Introduction

objekt.sh is decentralised file storage and static site hosting paid per request in USDC. Settlement happens on-chain via x402, enabling pay-as-you-go hosting without accounts or subscriptions.

Details

Projectobjekt.sh
Timeframe2026–Present

The case for pay-per-request hosting

Static sites and content delivery have run on the same business model for two decades: monthly subscriptions, opaque tiers, account creation, and recurring billing. For a landing page that needs to live online for a year, or an archive that gets read by a few hundred people, the friction-to-use ratio is upside-down.

objekt.sh treats hosting as a metered utility. Every served request settles in USDC over x402 — the HTTP-native payment protocol — so consumption pays for itself, and no account, card, or contract is required.

How it works

Files are stored on decentralised infrastructure and served from a global edge. When a request lands, the gateway responds with HTTP 402 if no payment is attached; the requester (or a delegated wallet) pays the listed amount in USDC and the response is returned. Settlement is recorded on-chain and legible to the publisher.
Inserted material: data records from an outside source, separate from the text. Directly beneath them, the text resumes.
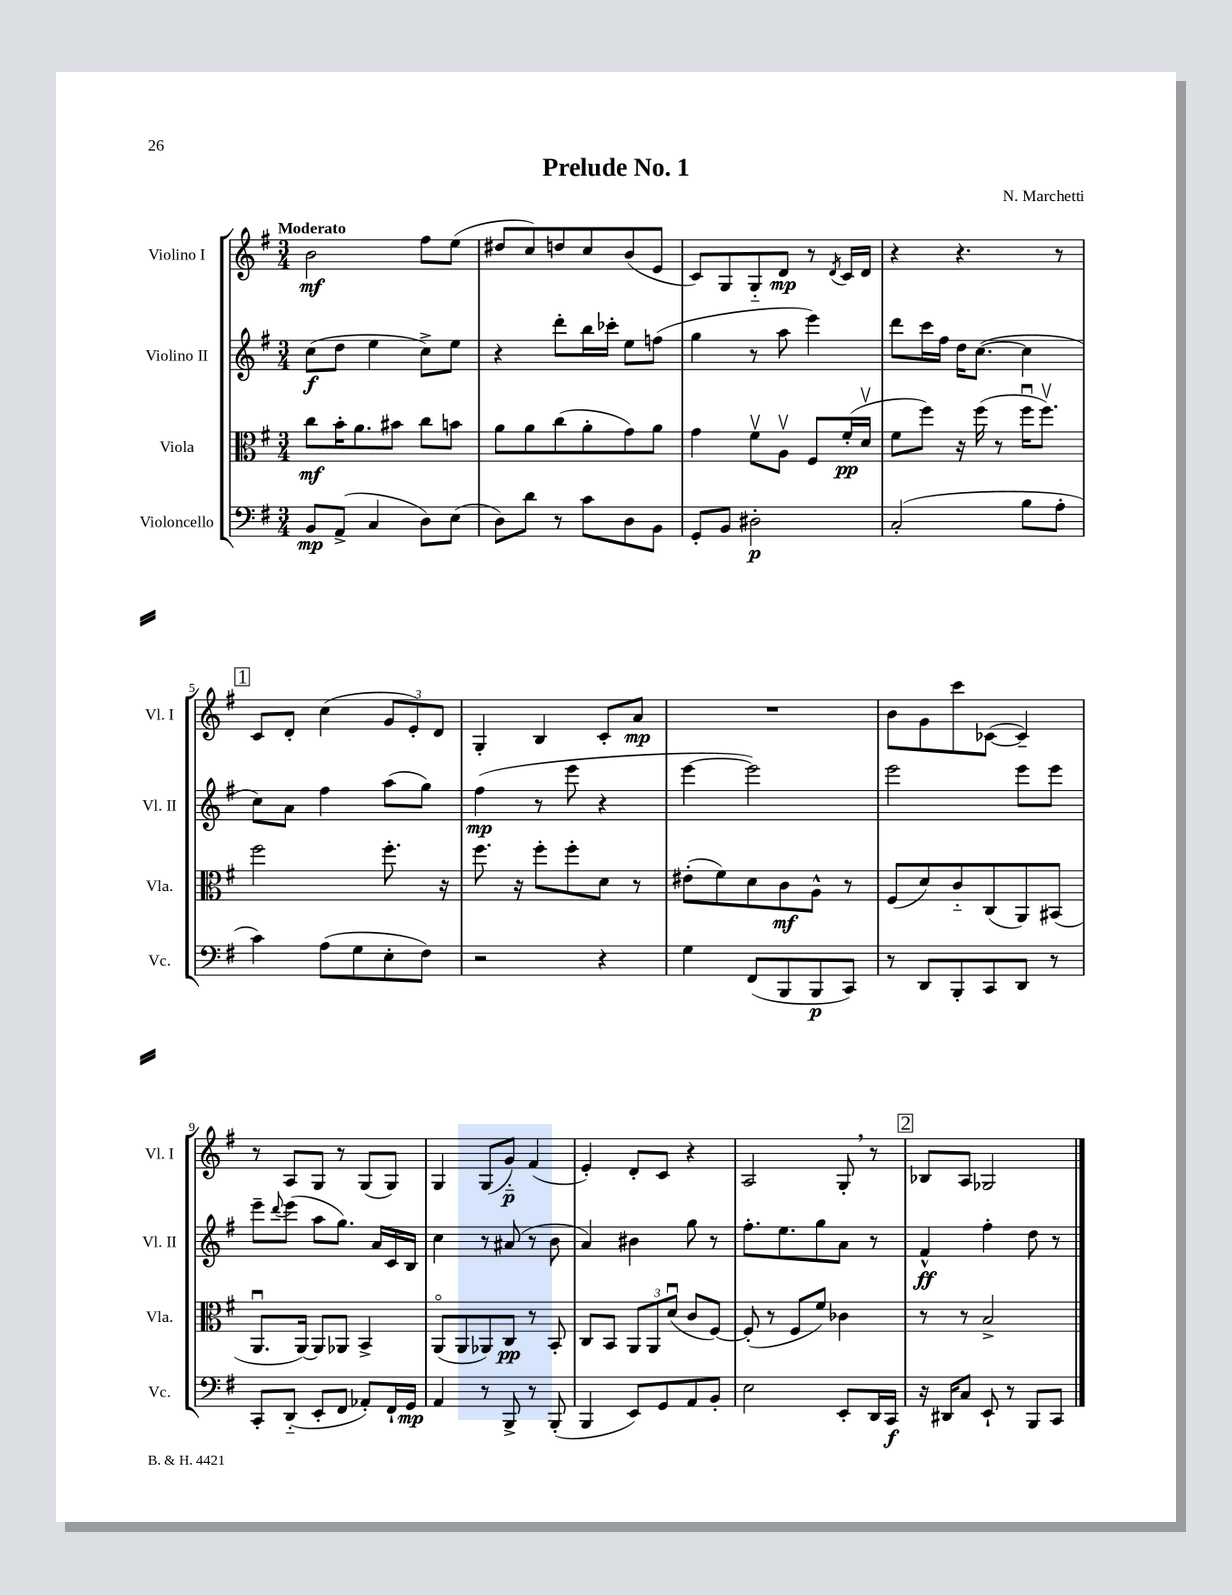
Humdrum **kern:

**kern	**kern	**kern	**kern
*staff4	*staff3	*staff2	*staff1
*clefF4	*clefC3	*clefG2	*clefG2
*k[f#]	*k[f#]	*k[f#]	*k[f#]
*M3/4	*M3/4	*M3/4	*M3/4
8BB	8cc	(8cc	2b
(8AA^	16b'	8dd	.
.	8.a	.	.
4C	.	4ee	.
.	8b#	.	.
8D)	8cc	8cc^)	8ff#
(8E	8b	8ee	(8ee
=	=	=	=
8D)	8a	4r	8dd#
8d	8a	.	8cc)
8r	(8cc	8ddd'	8dd
8c	8a'	16bb	8cc
.	.	16ccc-'	.
8D	8g)	8ee	(8b
8BB	8a	(8ff	8e
=	=	=	=
8GG'	4g	4gg	8c)
8BB	.	.	8G
2D#'	8f#v	8r	8G'~
.	8Av	8aa	8d
.	8F#	4eee)	8r
.	.	.	8qd
.	(16f#'	.	16c
.	16dv	.	16d
=	=	=	=
(2C'	8f#	8ddd	4r
.	8ff#)	16ccc	.
.	.	16ff#	.
.	16r	16dd	4.r
.	(16ff#	([8.cc	.
.	8r	.	.
8B	16ff#u	4cc]	.
.	8.ff#v)	.	.
8A'	.	.	8r
=	=	=	=
4c)	2ff#	8cc)	8c
.	.	8a	8d'
(8A	.	4ff#	(4cc
8G	.	.	.
8E'	8.ff#'	(8aa	12g
.	.	.	12e')
8F#)	.	8gg)	.
.	.	.	12d
.	16r	.	.
=	=	=	=
2r	8.ff#	(4ff#	4G'
.	16r	.	.
.	8ff#'	8r	4B
.	8ff#'	8eee	.
4r	8d	4r	8c'
.	8r	.	8a
=	=	=	=
4G	(8e#'	[4eee	2.r
.	8f#)	.	.
(8FF#	8d	2eee])	.
8BBB	8c	.	.
8BBB	8A^^	.	.
8CC)	8r	.	.
=	=	=	=
8r	(8F#	2eee	8b
8DD	8d)	.	8g
8BBB'	8c'~	.	8ccc
8CC	(8C	.	([8c-
8DD	8AA)	8eee	4c-~])
8r	(8BB#	8eee	.
=	=	=	=
8CC'	8.AAu	8eee~	8r
.	.	8qqddd	.
(8DD'~	.	(8eee	8A
.	[16AA)	.	.
8EE'	8AA]	8aa	8G
8FF#	8AA-	8.gg)	8r
8AA-')	4BB^	.	(8G
.	.	16a	.
16FF#`	.	16c	8G)
16GG	.	16B	.
=	=	=	=
4AA	(8AAo	4cc	4G
.	8AA	.	.
8r	8AA-)	8r	(8G
8BBB^	8C	(8a#	8g'~)
8r	8r	8r	(4f#
(8BBB'	8BB'	8b	.
=	=	=	=
4BBB	8C	4a)	4e')
.	8BB	.	.
8EE)	12AA	4b#	8d'
.	12AA	.	.
8GG	.	.	8c
.	(12du	.	.
8AA	8c	8gg	4r
8BB'	[8F#)	8r	.
=	=	=	=
2E	(8F#']	8.ff#'	2A
.	8r	.	.
.	.	8.ee	.
.	8F#	.	.
.	8f#)	8gg	.
8EE'	4c-	8a	8G'
16DD	.	8r	8r
16CC	.	.	.
=	=	=	=
16r	8r	4f#^^	8B-
16DD#	.	.	.
8C	8r	.	8A
8EE`	2B^	4ff#'	2G-
8r	.	.	.
8BBB	.	8dd	.
8CC	.	8r	.
==	==	==	==
*-	*-	*-	*-
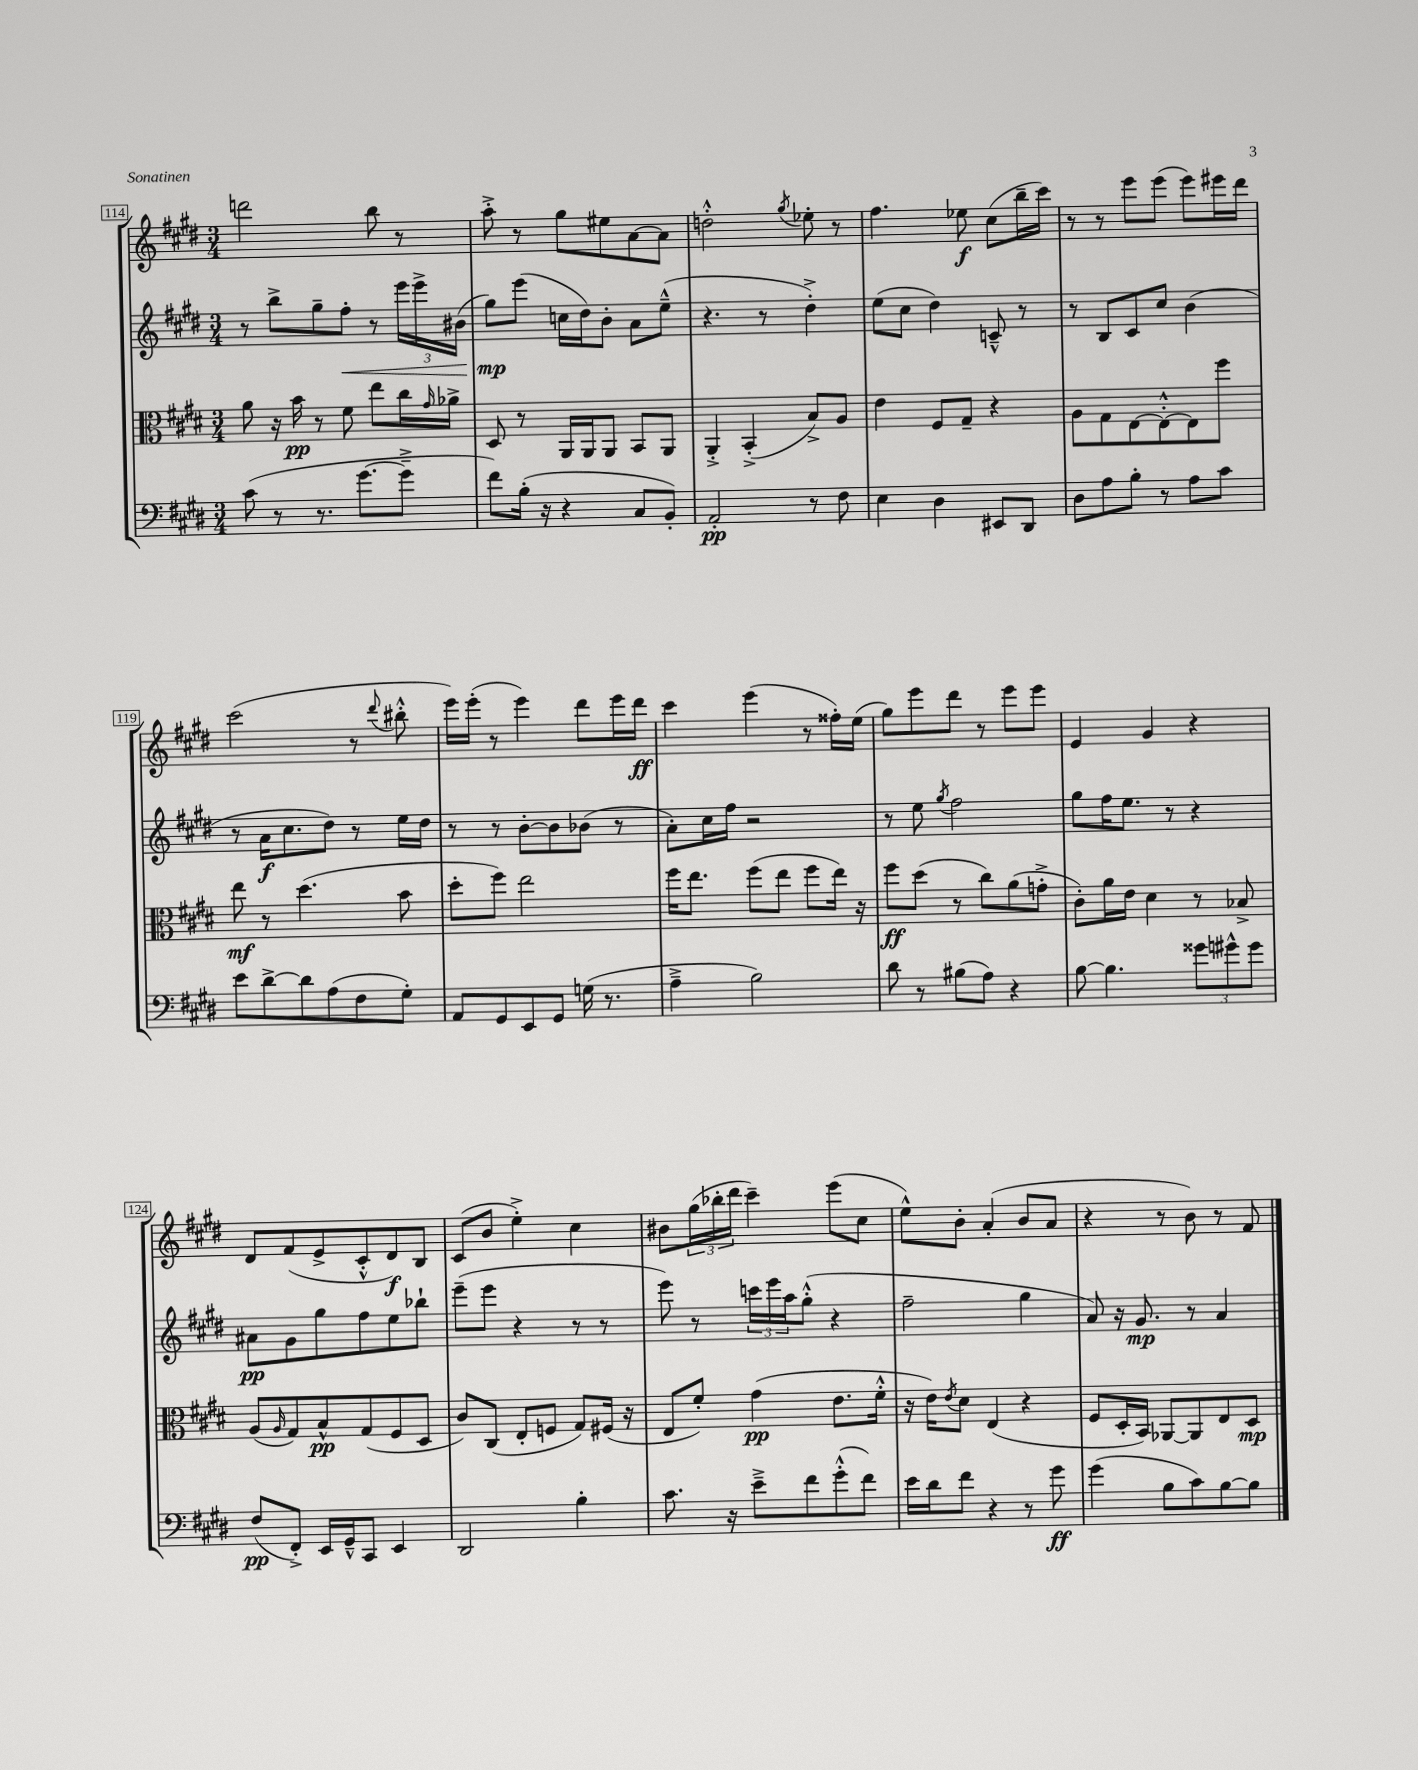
<<
\new StaffGroup <<
\new Staff = "s0" {
    \clef treble \key e \major \numericTimeSignature \time 3/4
    d'''2 b''8 r8 |
    a''8-.-> r8 gis''8 eis''8 a'8~ a'8 |
    d''2-.-^ \acciaccatura { gis''8 } ees''8-. r8 |
    fis''4. ees''8\f cis''8( b''16-- cis'''16) |
    r8 r8 e'''8 e'''8( e'''8) eis'''16 dis'''16 |
    cis'''2( r8 \appoggiatura { dis'''8 } bis''8-.-^ |
    e'''16) e'''16-.( r8 e'''4) dis'''8 e'''16 dis'''16\ff |
    cis'''4 e'''4( r8 fisis''16-.) e''16( |
    gis''8) e'''8 dis'''8 r8 e'''8 e'''8 |
    e'4 gis'4 r4 |
    dis'8 fis'8( e'8-> cis'8-.-^ dis'8\f) b8 |
    cis'8( b'8 e''4-.->) cis''4 |
    bis'8 \tuplet 3/2 { gis''16( bes''16-. dis'''16 } cis'''4--) e'''8( cis''8 |
    e''8-^) b'8-. a'4-.( b'8 a'8 |
    r4 r8 b'8) r8 fis'8 \bar "|." |
}
\new Staff = "s1" {
    \clef treble \key e \major \numericTimeSignature \time 3/4
    r8 b''8-> gis''8-- fis''8-.\< r8 \tuplet 3/2 { e'''16 e'''16-> bis'16( } |
    gis''8\mp\!) e'''8( c''16 dis''16) b'8-. a'8 e''8---^( |
    r4. r8 dis''4-.->) |
    e''8( cis''8 dis''4) c'8---^ r8 |
    r8 b8 cis'8 cis''8 b'4( |
    r8 a'16\f cis''8. dis''8) r8 e''16 dis''16 |
    r8 r8 b'8~-. b'8 bes'8( r8 |
    a'8-.) cis''16 fis''16 r2 |
    r8 e''8 \acciaccatura { gis''8 } fis''2 |
    gis''8 fis''16 e''8. r8 r4 |
    ais'8\pp gis'8 gis''8 fis''8 e''8 bes''8-! |
    e'''8--( e'''8 r4 r8 r8 |
    e'''8) r8 \tuplet 3/2 { c'''16 e'''16 a''16 } gis''8-.-^( r4 |
    fis''2-- gis''4 |
    a'8) r16 gis'8.\mp r8 a'4 \bar "|." |
}
\new Staff = "s2" {
    \clef alto \key e \major \numericTimeSignature \time 3/4
    a'8 r16 b'16\pp r8 fis'8 e''8 cis''16 \grace { gis'16 } aes'16-> |
    dis8 r8 a,16 a,16 a,8 b,8 a,8 |
    a,4-.-> b,4-.->( b8->) a8 |
    e'4 fis8 gis8-- r4 |
    a8 gis8 e8~ e8~-.-^ e8 fis''8 |
    e''8\mf r8 dis''4.( b'8 |
    dis''8-. fis''8) e''2 |
    fis''16 e''8. fis''8( e''8 fis''8 e''16) r16 |
    fis''8\ff dis''8( r8 cis''8) a'8( g'8-.-> |
    cis'8-.) a'16 e'16 dis'4 r8 bes8-> |
    a8( \grace { a16 } gis8) b8-^\pp gis8( fis8 dis8 |
    cis'8) cis8( e8-. f8 gis8) fis16( r16 |
    e8 fis'8-.) gis'4\pp( e'8. fis'16-.-^ |
    r16 e'16) \acciaccatura { e'8 } dis'8 e4( r4 |
    fis8 dis16-. b,16) aes,8~ aes,8 e8 dis8\mp \bar "|." |
}
\new Staff = "s3" {
    \clef bass \key e \major \numericTimeSignature \time 3/4
    cis'8( r8 r8. gis'8.~ gis'8---> |
    fis'8) b16-.( r16 r4 cis8 b,8-.) |
    a,2-.\pp r8 fis8 |
    e4 dis4 eis,8 dis,8 |
    dis8 a8 b8-. r8 a8 cis'8 |
    e'8 dis'8~-> dis'8 a8( fis8 gis8-.) |
    a,8 gis,8 e,8 gis,8 g16( r8. |
    a4---> b2) |
    dis'8 r8 bis8( a8) r4 |
    b8~ b4. \tuplet 3/2 { gisis'8 gis'8-^ gis'8 } |
    fis8\pp( fis,8-.->) e,16 gis,16---^ cis,8 e,4 |
    dis,2 b4-. |
    cis'8. r16 e'8---> fis'8 gis'8-.-^( fis'8) |
    e'16 dis'16 fis'8 r4 r8 gis'8\ff |
    gis'4( b8 cis'8) b8~ b8 \bar "|." |
}
>>
>>
\layout { \context { \Score currentBarNumber = #114 \override BarNumber.stencil = #(make-stencil-boxer 0.1 0.3 ly:text-interface::print) } }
For static-site use, the model collapses to: upload, get a URL, ship. There's no dashboard to manage, no plan to outgrow.

What it enables

  • Ephemeral sites that go quiet cleanly when no one's looking, instead of burning a paid subscription forever.
  • Archive hosting where the publisher pre-funds expected reads at a known per-request rate.
  • Agent-served content — autonomous systems that need to publish or consume web content can do so directly, without onboarding through a SaaS provider.

Status

Documentation is live. Lighthouse uses objekt.sh as a reference for what coordination primitives can look like when payment is a first-class part of the protocol stack, not a billing afterthought.

Topic

Agent Infrastructure

Decentralised, account-less infrastructure for autonomous and human use — pay-per-request services and on-chain settlement via HTTP-native payment protocols.